The Biology of Loneliness

“What I recall about the apartment that night was its silence,” Joan Didion writes in The Year of Magical Thinking. This is her book about John Gregory Dunne’s sudden death after a myocardial injury. Didion described the “unending lack of communication” that followed the death of her husband: “I couldn’t count the number of times that something would arise during an average day that I had to tell him.” His death did not stop this impulse. The possibility of responding was what ended.

Loneliness can be described as a “sorrowing about aloneness.” (Mendelson Contemporary Psychoanalysis 1990). Weisel-Barth wrote of the “geography of profound protracted loneliness” (International Journal of Psychoanalytic Self Psychology 2009), in which God said, “It is not healthy for the man to live alone; I will make a helper for him.”

Grief from the death of a loved person, i.e., being alone for one person (Alberti. The Biography of Loneliness. 2019, p. 110). Emotional loneliness (Fakoya and al., BMC Public Health. 2020) can cause unbearable feelings. However, someone can also be “generally lonely” (Fakoya and al., BMC Public Health. 2020). This is described in Part 1. These people feel “on the social fringe.” (Cacioppo et al., Psychological Bulletin, 2014)

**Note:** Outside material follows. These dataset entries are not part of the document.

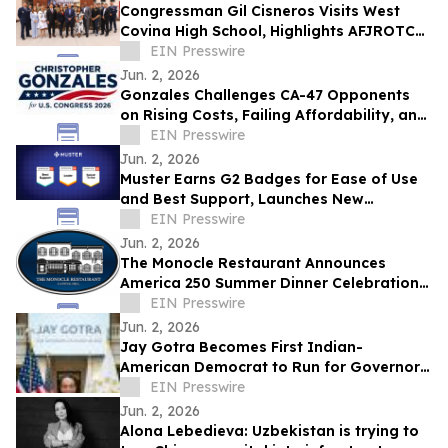
Congressman Gil Cisneros Visits West
Covina High School, Highlights AFJROTC
Excellence and Districtwide AI Innovation
EIN Presswire
Jun. 2, 2026
Gonzales Challenges CA-47 Opponents
on Rising Costs, Failing Affordability, and
California’s Middle-Class Exodus
EIN Presswire
Jun. 2, 2026
Muster Earns G2 Badges for Ease of Use
and Best Support, Launches New
Advocacy Report Builder
EIN Presswire
Jun. 2, 2026
The Monocle Restaurant Announces
America 250 Summer Dinner Celebration
Benefiting the US Capitol Police Memorial
EIN Presswire
Fund
Jun. 2, 2026
Jay Gotra Becomes First Indian-
American Democrat to Run for Governor
of Rhode Island
EIN Presswire
Jun. 2, 2026
Alona Lebedieva: Uzbekistan is trying to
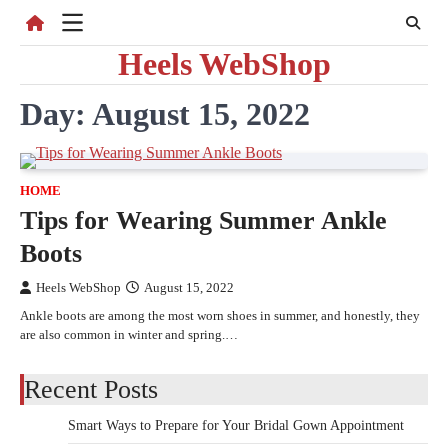
Skip
to
Heels WebShop
content
Day:
August 15, 2022
HOME
Tips for Wearing Summer Ankle
Boots
Heels WebShop
August 15, 2022
Ankle boots are among the most worn shoes in summer, and honestly, they
are also common in winter and spring.…
Recent Posts
Smart Ways to Prepare for Your Bridal Gown Appointment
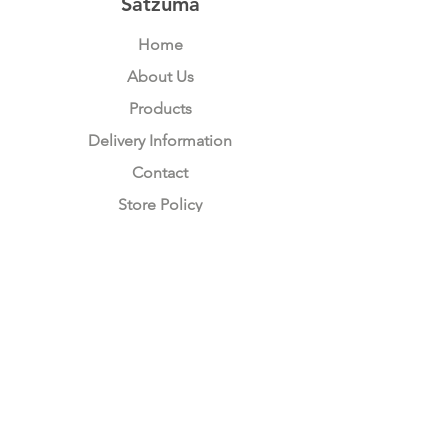
Satzuma
Home
About Us
Products
Delivery Information
Contact
Store Policy
Compliance
Keep up to date with Satzuma
Sign Up Here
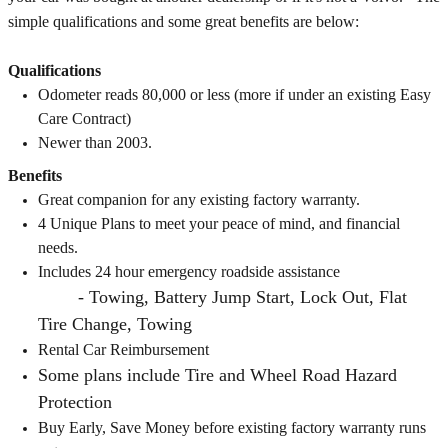
simple qualifications and some great benefits are below:
Qualifications
Odometer reads 80,000 or less (more if under an existing Easy
Care Contract)
Newer than 2003.
Benefits
Great companion for any existing factory warranty.
4 Unique Plans to meet your peace of mind, and financial
needs.
Includes 24 hour emergency roadside assistance
- Towing, Battery Jump Start, Lock Out, Flat
Tire Change, Towing
Rental Car Reimbursement
Some plans include Tire and Wheel Road Hazard
Protection
Buy Early, Save Money before existing factory warranty runs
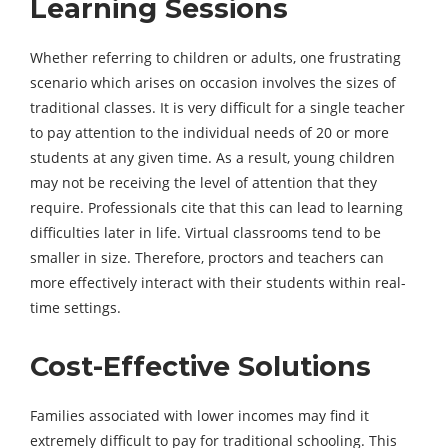
Learning Sessions
Whether referring to children or adults, one frustrating
scenario which arises on occasion involves the sizes of
traditional classes. It is very difficult for a single teacher
to pay attention to the individual needs of 20 or more
students at any given time. As a result, young children
may not be receiving the level of attention that they
require. Professionals cite that this can lead to learning
difficulties later in life. Virtual classrooms tend to be
smaller in size. Therefore, proctors and teachers can
more effectively interact with their students within real-
time settings.
Cost-Effective Solutions
Families associated with lower incomes may find it
extremely difficult to pay for traditional schooling. This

Humans are “meaning-making animals” because we can perceive social relationships even when there is no objective relationship, such as between readers and authors or characters on TV. (Hawkley and Cacioppo Annals of Behavioral Medicine 2010. Some would consider our need for social connections a “biological necessity” (Holt and Cacioppo, em>Annals of Behavioral Medicine, 2010). Solitary confinement is considered torture if it lasts more than 15 days. (Ahalt et al, The BMJ, 2017)

Loneliness is often related to relationship quality rather than quantity. This means that loneliness can be experienced in a group, a marriage, or a large social group. (Xia & Li, 2018).